- Directed by: Lyndon Chubbuck
- Written by: Angela Workman
- Produced by: Douglas Berquist Alistair MacLean-Clark
- Starring: Anna Friel Brenda Fricker Aden Young Loren Dean Molly Parker
- Cinematography: Ron Orieux
- Edited by: Alan Strachan
- Music by: John Sereda
- Release date: March 23, 2001;
- Running time: 103 minutes
- Countries: Canada United Kingdom
- Language: English
- Budget: $5 million

= The War Bride =

2001 Canadian-British film by Lyndon Chubbuck

The War Bride is a 2001 drama film directed by Lyndon Chubbuck and written by Angela Workman. It is a Canadian–British co-production.

The film stars Anna Friel as Lily and Julie Cox as Sophie, two young women from London, England, who marry Canadian soldiers (Aden Young and Benjamin Boyd) during World War II, and move to Canada as war brides. The film's cast also includes Brenda Fricker, Loren Dean, Caroline Cave and Molly Parker.

==Plot summary==
In 1941, during World War II, Lily meets Charlie, a Canadian soldier in a bar. They meet during a dance that Lily is attending with her friend Sophie. They quickly fall in love and get married. Lily finds out she's pregnant just as Charlie is being shipped off and has the baby alone in London. She and her friend Sophie, who has also married a French Canadian soldier named Louie (Benjamin Boyd), get shipped off of to Canada under the War Brides program. Lily and her daughter arrive at Charlie's childhood home to find his surly mother, handicapped sister and a home on a remote farm. Charlie's mother and sister Sylvia don't take too kindly to Lily as she appears to be a fast woman from the big city. Lily tries really hard to win over her mother-in-law and sister-in-law with little success. There is also Peggy, who was Charlie's ex-girlfriend who resents Lily's presence as well.
Sophie comes to visit Lily and realizes that her living arrangements are less than favorable. She notices the open hostility from Charlie's mother and Sylvia and is the recipient of it as well. Sophie's husband is rich, so she arrives in a hired car wearing a fur coat an obvious sign of her wealth. This does not settle well with Charlie's mom or Sylvia. Sophie offers to take Lily to Montreal so that she can be in a better environment. Lily refuses and says that while she hates being there most days, she will tough it out.

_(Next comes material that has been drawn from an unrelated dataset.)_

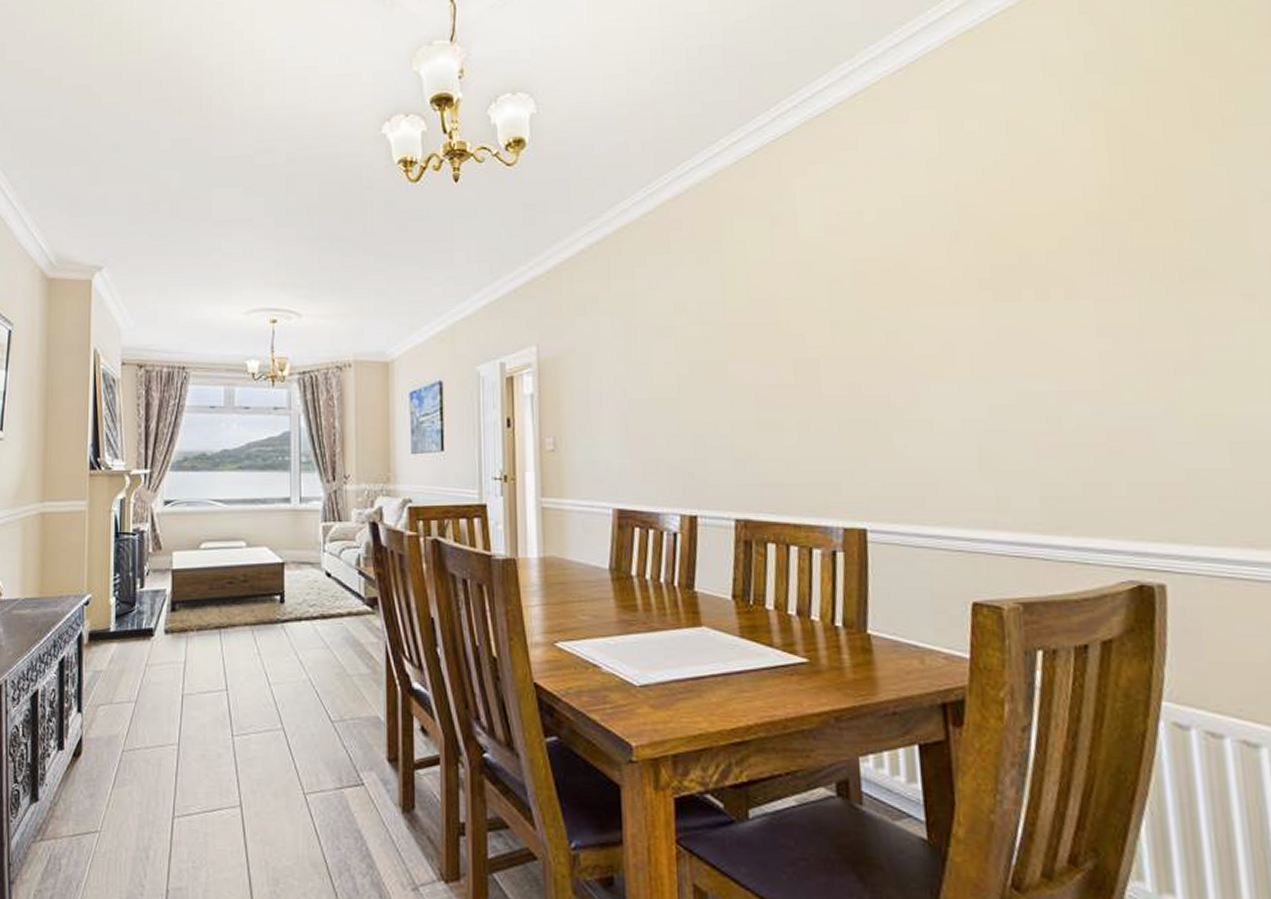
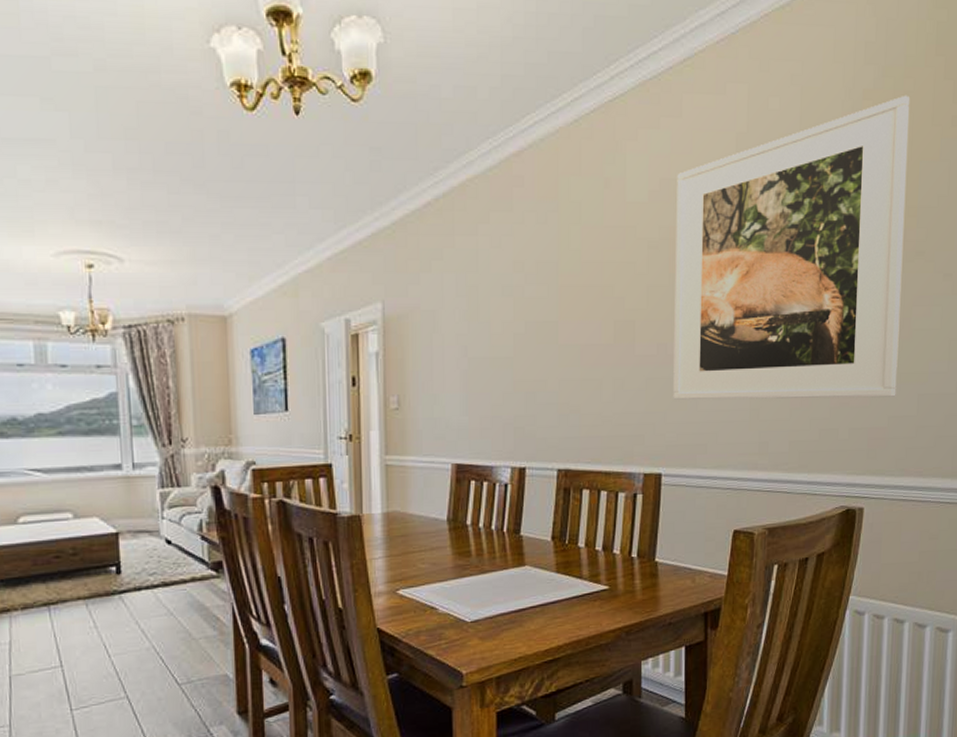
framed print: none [857,100,1194,446] -> present [673,95,910,400]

Peggy's brother Joe is the object of Sylvia's affection but she is hesitant in her relationship with him because she is self-conscious about her leg brace, which is a result of polio as a child. Joe seems a little enamored with Lily. Lily attempts to show Sylvia how to dance and shows her some dance steps. Lily invites Peggy, Joe and their mother to dinner one night and proceeds to show Joe some dance moves. Sylvia watches on jealously and later on tells Lily that she is a slut. Lily takes the baby and flees in the middle of the night to Joe's house, asking him to take her to the train station. He proceeds to kiss her passionately and Lily responds and then stops him, reminding him that she is married. Unbeknownst to them, Peggy is watching from her bedroom window and sees their passionate embrace. Lily returns home with her daughter.

Shortly after, Charlie returns home unannounced from the war. Lily is excited to see him but notices that he is withdrawn and emotionally detached. Sylvia and Joe have started a relationship. Joe, Peggy and their mother come over for dinner and while the two couples are dancing, Peggy reveals that she saw Joe and Lily kissing that night. Charlie lunges at Joe in a fit of rage and asks Lily if she was just using him to get out of London.

Sophie comes by and announces that she is going back to London because her husband was killed in the war. Lily asked Charlie how Lou was doing when he first got back and Charlie did not tell her that Lou had been captured and killed during the war.

Joe and Sylvia fall in love and embark on a relationship. The movie ends with Lily and Charlie sitting a top the water shed kissing and it is clear that they are feeling the love they felt when they first met.

==Cast==
- Anna Friel as Lily
- Brenda Fricker as Betty
- Aden Young as Charlie
- Loren Dean as Joe
- Molly Parker as Sylvia
- Julie Cox as Sophie
- Caroline Cave as Peggy
- Keeley Gainey as Moira
- Claudie Blakley as Rosie
- Benjamin Boyd as Louie (as Ben Weinberger)
- Dorothy A. Haug as Mrs. Clarke
- Petina Hapgood as Sal
- Lynda Boyd as Dee Dee

==Awards==
The film garnered seven Genie Award nominations at the 22nd Genie Awards:
- Best Picture
- Best Actress (Friel)
- Best Supporting Actor (Dean)
- Best Supporting Actress (Fricker, Parker)
- Art Direction/Production Design (Ken Rempel)
- Costume Design (Howard Burden)
It won the awards for Art Direction/Production Design and Costume Design.